West Virginia Homicide Jury Instructions Project Professor James R. Elkins & Students at the
West Virginia
University College of Law [Spring][2006]

 

Lecture

 

 

 

 

 

 

 

 

 

 

 

 

 

 

 

 

 

 

 

 

 

 

 

 

 

 

 

 

 

 

 

 

 

 

 

 

 

 

 

 

 

 

 

 

 

 

 

 

 

 

 

 

 

 

 

 

 

 

 

 

 

 

 

 

 

 

 

 

 

 

 

 

 

 

 

 

 

 

 

 

 

 

 

 

 

 

 

 

 

 

 

 

 

 

 

 

 

 

 

 

 

 

 

 

 

 

 

 

 


I. Advanced Criminal Law: The Course and How It Came to Be Offered

Advanced Criminal Law will focus on the revision of jury instructions used in homicide cases in West Virginia. The case grew out of my teaching the first year Criminal Law course. In the first weeks of that course--where I focus on homicide cases--we find in Joshua Dressler's criminal law casebook -- [Joshua Dressler, Cases and Materials on Criminal Law 245-247 (Thomson/West, 3rd ed., 2003)] -- the case of State v. Schrader, 172 W.Va. 1, 302 S.E. 2d 70, the 1982 case in which the West Virginia Supreme Court (in an opinion by former Justice Neely, now a Charleston lawyer) set about to define out of existence, the element of premeditation and deliberation in 1st degree murder cases. [Schrader, in Dressler's 4th edition, 2007, has been relegated to a footnote.] My first reaction on reading State v. Schrader was one of utter amazement. Who could imagine, after several hundred years of court decisions numbering in the many thousands dealing with 1st degree murder cases that we still find a court struggling to "define" one of the basic--the basic?--elements of 1st degree murder. Is one to be encouraged by the fact that we (in law) are still trying to get it right? Or, discouraged in that we still don't know exactly what we doing after all these years?

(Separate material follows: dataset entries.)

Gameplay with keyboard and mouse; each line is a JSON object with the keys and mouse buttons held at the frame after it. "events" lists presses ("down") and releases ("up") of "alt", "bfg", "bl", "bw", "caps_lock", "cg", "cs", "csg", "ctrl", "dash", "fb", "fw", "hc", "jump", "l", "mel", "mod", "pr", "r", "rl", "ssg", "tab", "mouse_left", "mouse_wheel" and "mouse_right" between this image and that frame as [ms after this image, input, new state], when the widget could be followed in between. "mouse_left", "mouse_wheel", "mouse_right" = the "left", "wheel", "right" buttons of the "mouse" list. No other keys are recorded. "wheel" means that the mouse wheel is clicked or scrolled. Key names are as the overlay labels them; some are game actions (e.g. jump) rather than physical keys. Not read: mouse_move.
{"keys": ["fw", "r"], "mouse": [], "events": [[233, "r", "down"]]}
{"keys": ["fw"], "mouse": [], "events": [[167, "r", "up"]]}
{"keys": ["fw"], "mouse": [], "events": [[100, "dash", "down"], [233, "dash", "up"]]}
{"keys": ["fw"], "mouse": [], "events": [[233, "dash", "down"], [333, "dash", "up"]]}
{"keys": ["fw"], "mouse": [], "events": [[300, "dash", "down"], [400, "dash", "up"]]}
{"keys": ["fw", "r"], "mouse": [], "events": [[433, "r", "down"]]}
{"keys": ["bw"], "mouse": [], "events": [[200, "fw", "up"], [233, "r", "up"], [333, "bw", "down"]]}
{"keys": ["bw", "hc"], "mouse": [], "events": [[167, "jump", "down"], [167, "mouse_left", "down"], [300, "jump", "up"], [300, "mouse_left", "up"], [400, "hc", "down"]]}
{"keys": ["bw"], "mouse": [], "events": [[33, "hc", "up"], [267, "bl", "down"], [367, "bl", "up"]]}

Dressler, in a note following State v. Schrader, pointed out that "In State v. Guthrie, 194 W.Va. 657, 461 S.E. 2d 163 (1995), the Supreme Court of Appeals of West Virginia looked again at the wilful-deliberation-premeditation formula." (Dressler, 3rd ed., at 248).

So, it was my focus on homicide cases in the Criminal Law course, and the good fortune to find in Dressler's casebook, the use of these West Virginia cases on premeditation and delibration that first called my attention to the following: 1) the way that law is always in a process of "defining" itself, and 2) that this process of "definition" is most obvious (outside statute-making and legislation) in the appellate review of jury instructions. It took several years to realize that before we get to the appellate review of jury instructions--an important but infertile grounds for appeal in criminal cases (criminal convictions are overturned on the basis of erroneous jury instructions, or the failure of a trial court judge to give a requested jury instruction, rather begrudingly by appellate courts)--there is this bed-rock enterprise of law being communicated to the jury by way of jury instructions. Jurors may, in an era in which popular culture is awash in law and lawyers (TV dramas, John Grisham legal thrillers, Hollywood movies, CourtTV, coverage of law/lawyers/ trials in mainstream/established newspapers like the New York Times and the Wall Street Journal) know a great deal about law, but we persist in the notion that the only law (beyond their sense of justice, however derived) that jurors should use to decide the guilt or innocence of a defendant charged with a crime is the law "told" to them by a judge. One commentator makes the point as follows: "A jury trial is . . . a rigidly controlled decisionmaking process. Evidence is presented in a structured format, and the jury is instructed to ignore every else." [Harvey S. Perlman, Pattern Jury Instructions: The Application of Social Science Research, 65 Neb. L. Rev. 520, 524-25 (1986)]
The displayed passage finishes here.